作品を隈なく見ていくと、実はこのような「不揃いのペア」と言うべきものがあちこちに登場していることが判明する。

たとえば大塚環と青豆は親友だが、環は美人であり、生まれながらにして人に好かれる性格だった。青豆は整った顔をしているものの、美人とは呼べず、人から好かれない女性だ。環は自分の怒りを思うままに表現することができず自殺するが、青豆は彼女に代わってそれを自らの怒りとなして、行動に移す。彼女たちは異なった性質を持った、しかし仲の良い一対の存在だった。

青豆と天吾もまた非対称な一対の存在としてとらえることができる。Book1から2にかけて、青豆は常に移動する存在としてある。対して天吾は移動量が少なく、彼の大切な仕事は自室で行われる。これは青豆の仕事が出先で行われるのとは異なる。さらに二人は名前の扱われ方まで違う。青豆は主に名字で呼ばれるが、天吾は名前で呼ばれる。いや、そもそも彼らは性別だって別ではなかろうか。そのようなさまざまな相違にも関わらず、彼らが本作においてもっとも重要なペアであることに異論をとなえる人はまずいないだろう。

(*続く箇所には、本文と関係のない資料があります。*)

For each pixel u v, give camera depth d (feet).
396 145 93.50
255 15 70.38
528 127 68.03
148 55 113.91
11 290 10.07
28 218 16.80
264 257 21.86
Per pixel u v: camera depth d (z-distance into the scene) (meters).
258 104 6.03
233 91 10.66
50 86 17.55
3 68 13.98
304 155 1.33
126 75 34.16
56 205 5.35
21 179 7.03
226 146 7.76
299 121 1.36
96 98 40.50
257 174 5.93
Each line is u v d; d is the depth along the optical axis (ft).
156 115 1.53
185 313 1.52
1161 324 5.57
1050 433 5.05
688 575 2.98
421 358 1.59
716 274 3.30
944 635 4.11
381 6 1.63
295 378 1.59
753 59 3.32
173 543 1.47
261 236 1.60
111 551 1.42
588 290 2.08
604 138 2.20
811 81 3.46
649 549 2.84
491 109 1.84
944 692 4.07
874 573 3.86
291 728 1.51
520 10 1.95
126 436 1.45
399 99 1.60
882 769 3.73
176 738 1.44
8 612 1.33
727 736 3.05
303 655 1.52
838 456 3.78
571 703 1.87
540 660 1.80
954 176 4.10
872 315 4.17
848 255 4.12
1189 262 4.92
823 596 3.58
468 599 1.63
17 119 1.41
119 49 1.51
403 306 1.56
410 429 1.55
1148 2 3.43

このようにして、二つの月の色と大きさが異なっているように、性質に差異があるが、それゆえに惹かれ合う一対の存在というのが、作中での“正しい”存在なのである。この倫理は空気さなぎのエピソードにおいても確認できる。ふかえりは空気さなぎを紡いでドウタを産みだすが、出てきたのは自分自身だった。この話は作中では否定的に扱われている。それに対して天吾の産みだした空気さなぎは、青豆をその場に具現した。つまり自分とまったく同じものを作り出してそれと向かい合うのは間違っており、異なる存在を希求して向かい合う姿勢こそが正しいのだ、という価値判断がここでは提示されているのである。

 影響力の方向について

このようなペアの性質を深く掘り下げていこう。

“海”を軸にした直喩には、見逃せない大きな特徴がひとつある。それは、あらゆる登場人物が海の直喩を口にしているという点だ。しかもそれと知らないまま口にしている。天吾の小学校の女教師は「岩に張りついた牡蠣が簡単には殻を開かない」という台詞を言うし、タマルも牛河を拷問する際には「海の底を歩く」という言葉を使う。彼らは二つの月を見ていないにも関わらず、月の引力の影響下にあるようだ。

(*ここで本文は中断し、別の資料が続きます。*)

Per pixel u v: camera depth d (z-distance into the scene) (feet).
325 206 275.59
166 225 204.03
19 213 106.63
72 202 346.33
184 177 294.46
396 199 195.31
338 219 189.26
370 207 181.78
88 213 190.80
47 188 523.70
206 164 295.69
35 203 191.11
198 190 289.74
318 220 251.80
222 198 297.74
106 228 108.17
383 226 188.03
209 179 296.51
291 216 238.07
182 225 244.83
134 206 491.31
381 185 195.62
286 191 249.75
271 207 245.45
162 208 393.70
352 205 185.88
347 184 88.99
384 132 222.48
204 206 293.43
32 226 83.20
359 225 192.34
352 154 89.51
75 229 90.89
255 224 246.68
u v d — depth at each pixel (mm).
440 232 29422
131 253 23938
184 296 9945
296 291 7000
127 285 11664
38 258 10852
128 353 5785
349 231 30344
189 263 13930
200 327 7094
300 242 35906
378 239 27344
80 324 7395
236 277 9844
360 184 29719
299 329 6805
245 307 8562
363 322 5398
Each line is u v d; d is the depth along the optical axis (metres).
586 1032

次に環と青豆について分析を試みると、まず目がいくのは青豆の激しい怒りである。その怒りは環に由来している。環が夫から受けた深い悲しみや傷は、彼女の隠れた所に蓄積していった。それは決して分かりやすい形としては顕れなかった。表に現れたのは、自殺という形を取った時だった。青豆はその目に見えない悲しみや傷を正確に知覚し、影響を受けて、怒りという形に変換して行動に移した。つまり、環が青豆に影響を与えているということが分かる。

これら二つのペアに共通しているのは、影響の方向性だ。すなわち月→海のように、環→青豆という一方的な影響力のベクトルが存在している。しかも影響を及ぼす側は隠れており、影響を及ぼされる側は露わになっているという点も同じである。また影響元の力は、別の形に変換されて影響される側に現れている。

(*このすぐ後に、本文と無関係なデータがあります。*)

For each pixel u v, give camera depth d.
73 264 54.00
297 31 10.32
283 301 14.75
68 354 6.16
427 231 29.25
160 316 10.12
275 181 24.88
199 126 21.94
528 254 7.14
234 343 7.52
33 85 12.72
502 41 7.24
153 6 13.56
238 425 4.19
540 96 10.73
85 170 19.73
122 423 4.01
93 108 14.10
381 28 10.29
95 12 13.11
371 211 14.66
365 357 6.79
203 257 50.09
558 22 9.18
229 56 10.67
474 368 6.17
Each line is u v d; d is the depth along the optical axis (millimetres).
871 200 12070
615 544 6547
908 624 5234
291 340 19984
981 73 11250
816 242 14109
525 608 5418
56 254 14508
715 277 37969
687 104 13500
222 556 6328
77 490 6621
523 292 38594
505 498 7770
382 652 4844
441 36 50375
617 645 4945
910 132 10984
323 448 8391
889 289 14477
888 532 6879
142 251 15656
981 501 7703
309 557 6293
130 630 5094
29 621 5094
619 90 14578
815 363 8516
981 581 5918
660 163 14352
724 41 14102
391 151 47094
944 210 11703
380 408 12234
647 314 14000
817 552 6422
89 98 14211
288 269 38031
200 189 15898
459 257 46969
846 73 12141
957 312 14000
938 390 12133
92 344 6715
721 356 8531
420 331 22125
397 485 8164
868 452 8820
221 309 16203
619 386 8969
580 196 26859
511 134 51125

このような構造は、電波とテレビ、パシヴァとレシヴァという関係性によっても暗示されているようだ。

ところで、「月が見ている」という表現がたびたび作中に出て来るので、影響力の方向性というものが登場人物たちにもたびたび意識されていることが分かる。次のパートでは、影響を及ぼされていることへの自覚について述べている。なお「見られている」ということを知覚できるかどうかという題材は、牛河の覗きをふかえりが察知するというシーケンスとも関連があるのだが、本記事では扱わない。

 影響力の自覚、そして双方向の力

さらにこの影響力の在り方について仔細に見ていく。すると、作中にはさまざまな影響力の在り方が描かれていることが理解されてくる。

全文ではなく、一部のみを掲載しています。